**Problem to work on**
Please transcribe the stretch from the start of the data through the line containing "state / province: Carchi", reproducing each line word for word. Include nothing after that line.
-- BEGIN Records --
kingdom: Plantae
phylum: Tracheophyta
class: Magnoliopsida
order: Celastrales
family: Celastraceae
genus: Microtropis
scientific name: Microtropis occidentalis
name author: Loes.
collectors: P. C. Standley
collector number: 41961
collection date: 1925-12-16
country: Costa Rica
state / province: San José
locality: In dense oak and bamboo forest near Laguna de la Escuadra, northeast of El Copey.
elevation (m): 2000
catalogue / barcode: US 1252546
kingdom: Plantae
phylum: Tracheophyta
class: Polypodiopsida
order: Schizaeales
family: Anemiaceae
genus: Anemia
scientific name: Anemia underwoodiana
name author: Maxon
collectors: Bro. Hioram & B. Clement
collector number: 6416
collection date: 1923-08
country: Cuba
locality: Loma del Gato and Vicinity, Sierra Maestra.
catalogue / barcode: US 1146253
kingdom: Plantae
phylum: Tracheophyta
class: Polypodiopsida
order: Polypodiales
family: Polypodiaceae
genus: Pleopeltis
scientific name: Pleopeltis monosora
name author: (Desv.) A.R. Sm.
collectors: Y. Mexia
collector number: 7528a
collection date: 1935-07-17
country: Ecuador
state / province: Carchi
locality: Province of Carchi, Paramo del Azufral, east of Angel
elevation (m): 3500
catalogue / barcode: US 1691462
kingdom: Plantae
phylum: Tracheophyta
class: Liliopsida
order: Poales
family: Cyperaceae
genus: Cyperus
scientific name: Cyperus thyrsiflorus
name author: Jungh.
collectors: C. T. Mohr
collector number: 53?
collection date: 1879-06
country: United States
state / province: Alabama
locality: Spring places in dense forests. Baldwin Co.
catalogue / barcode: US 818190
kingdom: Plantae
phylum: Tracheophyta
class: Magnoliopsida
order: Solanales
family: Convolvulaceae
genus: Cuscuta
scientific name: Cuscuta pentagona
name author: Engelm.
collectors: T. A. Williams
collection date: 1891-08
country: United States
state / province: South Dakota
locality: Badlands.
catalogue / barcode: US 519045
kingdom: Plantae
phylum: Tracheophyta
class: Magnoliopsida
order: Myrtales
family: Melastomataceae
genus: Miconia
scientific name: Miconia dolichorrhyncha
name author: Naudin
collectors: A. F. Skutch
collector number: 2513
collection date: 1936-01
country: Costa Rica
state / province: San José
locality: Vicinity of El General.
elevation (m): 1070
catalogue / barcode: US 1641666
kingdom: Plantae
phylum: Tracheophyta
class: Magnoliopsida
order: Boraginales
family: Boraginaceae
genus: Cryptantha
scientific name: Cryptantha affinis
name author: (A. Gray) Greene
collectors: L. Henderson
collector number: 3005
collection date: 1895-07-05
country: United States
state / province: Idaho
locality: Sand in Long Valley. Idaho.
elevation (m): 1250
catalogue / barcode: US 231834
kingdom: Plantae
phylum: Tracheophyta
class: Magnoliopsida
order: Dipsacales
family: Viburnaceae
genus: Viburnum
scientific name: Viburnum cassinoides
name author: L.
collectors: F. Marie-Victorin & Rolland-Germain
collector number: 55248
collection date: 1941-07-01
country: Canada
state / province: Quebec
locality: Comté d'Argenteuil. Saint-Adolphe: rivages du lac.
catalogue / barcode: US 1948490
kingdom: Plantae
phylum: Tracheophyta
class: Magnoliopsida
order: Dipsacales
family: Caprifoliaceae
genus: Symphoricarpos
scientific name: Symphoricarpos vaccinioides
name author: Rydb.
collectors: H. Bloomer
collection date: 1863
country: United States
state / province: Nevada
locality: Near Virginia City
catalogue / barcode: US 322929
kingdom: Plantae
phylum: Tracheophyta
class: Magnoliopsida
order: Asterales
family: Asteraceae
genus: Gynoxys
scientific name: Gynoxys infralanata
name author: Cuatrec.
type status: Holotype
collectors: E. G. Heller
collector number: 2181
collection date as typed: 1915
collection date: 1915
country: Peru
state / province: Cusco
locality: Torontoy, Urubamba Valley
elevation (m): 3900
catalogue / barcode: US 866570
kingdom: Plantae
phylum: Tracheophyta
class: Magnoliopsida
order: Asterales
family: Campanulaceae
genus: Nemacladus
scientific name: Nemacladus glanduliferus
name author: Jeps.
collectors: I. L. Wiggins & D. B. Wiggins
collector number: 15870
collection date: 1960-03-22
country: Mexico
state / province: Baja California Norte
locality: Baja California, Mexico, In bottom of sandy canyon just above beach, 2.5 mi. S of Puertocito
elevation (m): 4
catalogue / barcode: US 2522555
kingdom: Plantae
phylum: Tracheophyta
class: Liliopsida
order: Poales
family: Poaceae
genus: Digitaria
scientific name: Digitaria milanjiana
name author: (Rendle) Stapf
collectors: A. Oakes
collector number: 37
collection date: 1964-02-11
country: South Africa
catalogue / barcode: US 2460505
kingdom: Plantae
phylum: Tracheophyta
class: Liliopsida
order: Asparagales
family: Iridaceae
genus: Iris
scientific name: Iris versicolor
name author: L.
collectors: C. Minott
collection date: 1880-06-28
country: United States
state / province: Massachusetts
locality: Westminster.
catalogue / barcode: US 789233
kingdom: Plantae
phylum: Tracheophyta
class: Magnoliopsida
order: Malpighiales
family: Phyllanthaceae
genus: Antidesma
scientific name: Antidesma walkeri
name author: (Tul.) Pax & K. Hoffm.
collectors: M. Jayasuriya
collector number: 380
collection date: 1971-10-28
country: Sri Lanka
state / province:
-- END Records --
**Full output**
kingdom: Plantae
phylum: Tracheophyta
class: Magnoliopsida
order: Celastrales
family: Celastraceae
genus: Microtropis
scientific name: Microtropis occidentalis
name author: Loes.
collectors: P. C. Standley
collector number: 41961
collection date: 1925-12-16
country: Costa Rica
state / province: San José
locality: In dense oak and bamboo forest near Laguna de la Escuadra, northeast of El Copey.
elevation (m): 2000
catalogue / barcode: US 1252546
kingdom: Plantae
phylum: Tracheophyta
class: Polypodiopsida
order: Schizaeales
family: Anemiaceae
genus: Anemia
scientific name: Anemia underwoodiana
name author: Maxon
collectors: Bro. Hioram & B. Clement
collector number: 6416
collection date: 1923-08
country: Cuba
locality: Loma del Gato and Vicinity, Sierra Maestra.
catalogue / barcode: US 1146253
kingdom: Plantae
phylum: Tracheophyta
class: Polypodiopsida
order: Polypodiales
family: Polypodiaceae
genus: Pleopeltis
scientific name: Pleopeltis monosora
name author: (Desv.) A.R. Sm.
collectors: Y. Mexia
collector number: 7528a
collection date: 1935-07-17
country: Ecuador
state / province: Carchi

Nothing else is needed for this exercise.